Is there value in consistency?

Do all of your project managers deliver the same information to their team and management?  Do all of your developers use common tools and techniques?  Do all of your testers follow the same patterns for creating test cases?

Process improvement is an interesting, and sometimes overwrought term.  We can all benefit from 'excellent practices' but the counterbalance is that 'excellent practices' are the result of steady improvement (six sigma or CMMI style) over 'common practices,' and many IT people reject the basic idea of 'common practices' altogether.

So what is this idea that some people love, while others despise? 

It is the radical notion that an activity or output that is valuable in a particular situation is also valuable in other (similar) situations, and that you can use proven value from one project to guide and inform staff members working on another (similar) project.

The problem isn't collecting this guidance.  Everyone is willing to have their idea considered as 'the best practice.'  The problem is getting other folks to learn, practice, and improve upon that guidance.  They already have a way of doing things, and your ideas may not appear to be all that much better.

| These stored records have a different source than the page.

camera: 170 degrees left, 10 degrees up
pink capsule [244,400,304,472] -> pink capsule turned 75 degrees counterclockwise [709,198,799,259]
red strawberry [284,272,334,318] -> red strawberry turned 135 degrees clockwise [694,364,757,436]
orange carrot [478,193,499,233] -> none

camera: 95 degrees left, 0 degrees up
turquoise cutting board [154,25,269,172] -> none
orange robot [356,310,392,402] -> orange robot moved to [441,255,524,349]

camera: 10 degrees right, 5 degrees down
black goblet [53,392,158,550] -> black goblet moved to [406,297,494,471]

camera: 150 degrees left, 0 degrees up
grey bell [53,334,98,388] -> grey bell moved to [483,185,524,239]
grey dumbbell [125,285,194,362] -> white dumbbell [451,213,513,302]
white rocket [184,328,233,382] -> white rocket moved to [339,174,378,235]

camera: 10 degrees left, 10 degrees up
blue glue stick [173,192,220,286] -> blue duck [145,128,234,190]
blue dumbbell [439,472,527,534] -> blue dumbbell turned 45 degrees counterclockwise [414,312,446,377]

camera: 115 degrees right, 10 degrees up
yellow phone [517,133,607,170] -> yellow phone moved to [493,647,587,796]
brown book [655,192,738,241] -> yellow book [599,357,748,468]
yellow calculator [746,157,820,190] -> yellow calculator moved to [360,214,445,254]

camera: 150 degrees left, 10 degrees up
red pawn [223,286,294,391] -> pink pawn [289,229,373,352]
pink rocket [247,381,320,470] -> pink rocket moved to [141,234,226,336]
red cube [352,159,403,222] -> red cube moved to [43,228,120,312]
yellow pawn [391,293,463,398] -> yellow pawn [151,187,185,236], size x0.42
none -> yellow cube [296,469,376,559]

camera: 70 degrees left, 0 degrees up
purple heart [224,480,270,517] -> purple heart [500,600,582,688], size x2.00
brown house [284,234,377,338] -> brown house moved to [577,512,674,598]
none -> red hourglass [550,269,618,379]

One way to attack a 'common practice' is by saying "My situation is not similar to yours, so your practice is not valuable to me."  This is occasionally true, but often it is a claim made by a person who thinks his or her way is just fine, thank you, and doesn't need the 'improvement' offered by others.

Another way to attack a 'common practice' is by saying "Your idea is not better than mine, so I won't adopt it."  This gets really fun when one person or the other starts trying to create measurements to prove how much better they are.  Don't get me wrong.  I like measurements as a way of driving process analysis.  However, those measurements have to measure the things that really matter: can you make more money?  Can you deliver to the business better?  Can you cut costs?  Otherwise, the measurements are unlikely to have any relationship whatsoever with stated company strategy or goals. 

To whit: I've seen folks quote numbers that talk about the drop in the number of defects if you follow 'process X' when that process substantially increases the development time needed to produce a system.  This is fine if you don't mind increasing costs or sacrificing agility.  Executives and managers get to decide what the priority should be between agility, scalability, reliability, flexibility, and performance.  Here's a radical idea: we should ask them.

More to the point, should an organization even create a 'common practice' guideline at all?  Is there value if asking people to perform their work in a common manner?  Most would say "yes" but I'm willing to bet I'd get a wide array of responses if I asked "how detailed" that common practice should be.

So, to add to the different quality attributes, I add the attribute of process consistency.  What is the value in making sure that your systems are created in a consistent manner? 

It's a fine line.  What do you think?